(Records in a dataset)
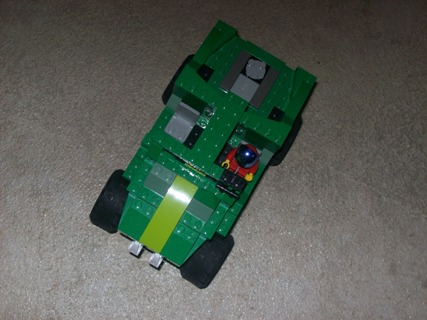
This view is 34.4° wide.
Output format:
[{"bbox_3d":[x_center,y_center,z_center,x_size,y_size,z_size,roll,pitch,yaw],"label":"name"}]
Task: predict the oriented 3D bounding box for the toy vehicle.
[{"bbox_3d":[-0.005,-0.006,0.476,0.096,0.085,0.169,31,78,0],"label":"toy vehicle"}]

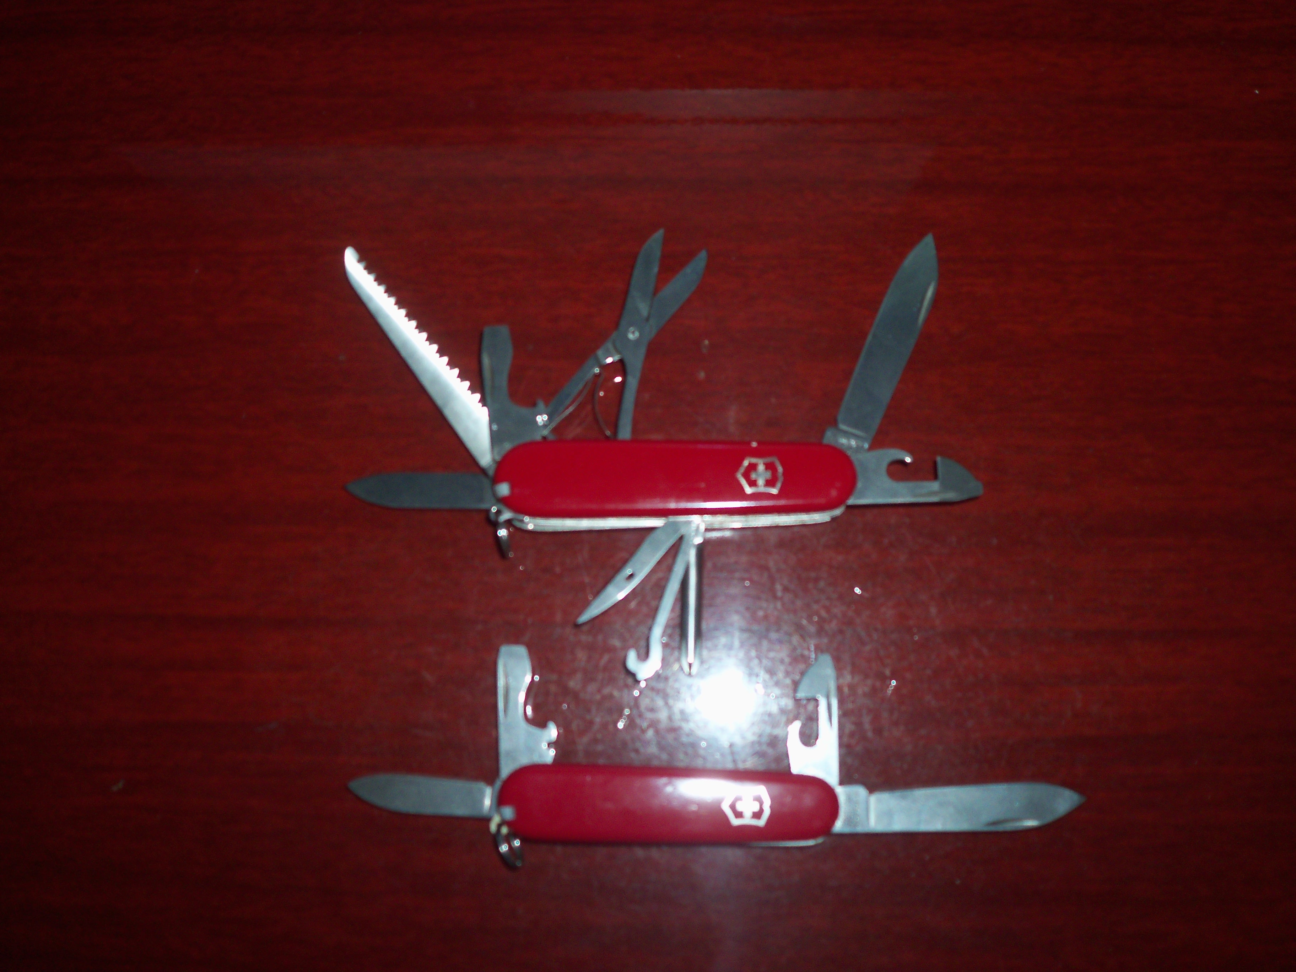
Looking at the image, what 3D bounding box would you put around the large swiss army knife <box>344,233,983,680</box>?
[{"bbox_3d":[0.001,-0.010,0.328,0.167,0.021,0.118,0,80,3],"label":"large swiss army knife"}]

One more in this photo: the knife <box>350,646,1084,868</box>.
[{"bbox_3d":[0.016,0.068,0.317,0.182,0.013,0.054,0,80,3],"label":"knife"}]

(Task objective) Collect every line in the records that contains the string "bounding". Matches must agree in letter case.

(Result)
Task: predict the oriented 3D bounding box for the toy vehicle.
Looking at the image, what 3D bounding box would you put around the large swiss army knife <box>344,233,983,680</box>?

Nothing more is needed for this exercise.